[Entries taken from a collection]
■ ■ ■ ■ ■
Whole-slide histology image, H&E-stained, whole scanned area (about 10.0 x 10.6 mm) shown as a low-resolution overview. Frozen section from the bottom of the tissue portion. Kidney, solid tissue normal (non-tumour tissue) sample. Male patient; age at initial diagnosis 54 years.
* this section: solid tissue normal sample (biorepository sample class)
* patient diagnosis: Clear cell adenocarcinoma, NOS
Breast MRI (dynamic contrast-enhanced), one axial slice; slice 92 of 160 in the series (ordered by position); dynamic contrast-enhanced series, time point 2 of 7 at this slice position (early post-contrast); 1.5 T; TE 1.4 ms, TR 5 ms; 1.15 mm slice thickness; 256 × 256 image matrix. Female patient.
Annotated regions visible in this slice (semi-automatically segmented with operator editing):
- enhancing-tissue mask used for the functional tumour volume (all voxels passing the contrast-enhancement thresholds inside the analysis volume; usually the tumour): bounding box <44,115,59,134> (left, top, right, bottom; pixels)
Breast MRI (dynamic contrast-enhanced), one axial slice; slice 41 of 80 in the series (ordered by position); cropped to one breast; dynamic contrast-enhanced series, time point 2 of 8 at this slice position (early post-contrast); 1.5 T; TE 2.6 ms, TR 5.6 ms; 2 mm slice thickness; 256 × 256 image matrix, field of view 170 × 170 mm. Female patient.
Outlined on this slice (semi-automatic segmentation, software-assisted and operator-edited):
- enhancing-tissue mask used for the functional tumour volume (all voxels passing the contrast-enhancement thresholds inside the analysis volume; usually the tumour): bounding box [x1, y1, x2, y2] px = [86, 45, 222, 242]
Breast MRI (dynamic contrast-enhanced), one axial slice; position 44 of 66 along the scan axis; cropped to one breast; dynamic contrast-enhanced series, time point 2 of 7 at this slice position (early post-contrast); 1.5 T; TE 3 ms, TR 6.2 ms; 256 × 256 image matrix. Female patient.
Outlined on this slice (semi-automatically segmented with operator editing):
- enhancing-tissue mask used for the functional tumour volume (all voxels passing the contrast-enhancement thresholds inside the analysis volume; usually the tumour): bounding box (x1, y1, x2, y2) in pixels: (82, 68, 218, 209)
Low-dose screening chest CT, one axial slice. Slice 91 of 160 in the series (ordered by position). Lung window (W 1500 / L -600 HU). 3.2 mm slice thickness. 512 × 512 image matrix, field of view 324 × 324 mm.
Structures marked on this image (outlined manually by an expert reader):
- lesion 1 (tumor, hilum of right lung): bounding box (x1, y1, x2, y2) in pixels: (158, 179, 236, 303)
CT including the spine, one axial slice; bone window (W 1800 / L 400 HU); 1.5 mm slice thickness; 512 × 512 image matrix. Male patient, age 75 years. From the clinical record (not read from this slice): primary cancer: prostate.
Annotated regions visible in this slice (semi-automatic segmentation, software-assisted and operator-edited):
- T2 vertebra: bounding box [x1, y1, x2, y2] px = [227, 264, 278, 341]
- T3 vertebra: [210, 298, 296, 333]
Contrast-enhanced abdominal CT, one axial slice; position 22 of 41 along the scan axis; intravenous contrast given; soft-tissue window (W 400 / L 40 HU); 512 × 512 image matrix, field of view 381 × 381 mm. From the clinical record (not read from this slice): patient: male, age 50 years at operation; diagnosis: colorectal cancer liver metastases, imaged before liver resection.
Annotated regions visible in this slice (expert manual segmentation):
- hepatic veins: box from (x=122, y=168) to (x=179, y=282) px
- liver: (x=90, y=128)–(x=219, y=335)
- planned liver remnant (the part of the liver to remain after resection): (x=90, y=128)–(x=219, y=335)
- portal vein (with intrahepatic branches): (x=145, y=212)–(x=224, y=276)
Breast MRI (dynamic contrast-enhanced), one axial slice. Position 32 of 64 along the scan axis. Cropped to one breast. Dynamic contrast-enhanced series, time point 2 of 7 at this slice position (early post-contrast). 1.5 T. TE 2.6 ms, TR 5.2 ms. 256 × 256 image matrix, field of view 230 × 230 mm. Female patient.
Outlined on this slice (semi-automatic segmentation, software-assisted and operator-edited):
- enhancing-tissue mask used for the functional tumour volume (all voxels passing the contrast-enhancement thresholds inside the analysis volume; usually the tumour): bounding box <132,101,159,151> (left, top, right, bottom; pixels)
■ ■ ■ ■ ■
What you need to do
Produce only the lines from the line containing "- T3 vertebra: [210, 298, 296, 333]" through the line containing "Breast MRI (dynamic contrast-enhanced), one axial slice.", inclusive of both, exactly as they stand in the entries above.

Exercise result
- T3 vertebra: [210, 298, 296, 333]
Contrast-enhanced abdominal CT, one axial slice; position 22 of 41 along the scan axis; intravenous contrast given; soft-tissue window (W 400 / L 40 HU); 512 × 512 image matrix, field of view 381 × 381 mm. From the clinical record (not read from this slice): patient: male, age 50 years at operation; diagnosis: colorectal cancer liver metastases, imaged before liver resection.
Annotated regions visible in this slice (expert manual segmentation):
- hepatic veins: box from (x=122, y=168) to (x=179, y=282) px
- liver: (x=90, y=128)–(x=219, y=335)
- planned liver remnant (the part of the liver to remain after resection): (x=90, y=128)–(x=219, y=335)
- portal vein (with intrahepatic branches): (x=145, y=212)–(x=224, y=276)
Breast MRI (dynamic contrast-enhanced), one axial slice. Position 32 of 64 along the scan axis. Cropped to one breast. Dynamic contrast-enhanced series, time point 2 of 7 at this slice position (early post-contrast). 1.5 T. TE 2.6 ms, TR 5.2 ms. 256 × 256 image matrix, field of view 230 × 230 mm. Female patient.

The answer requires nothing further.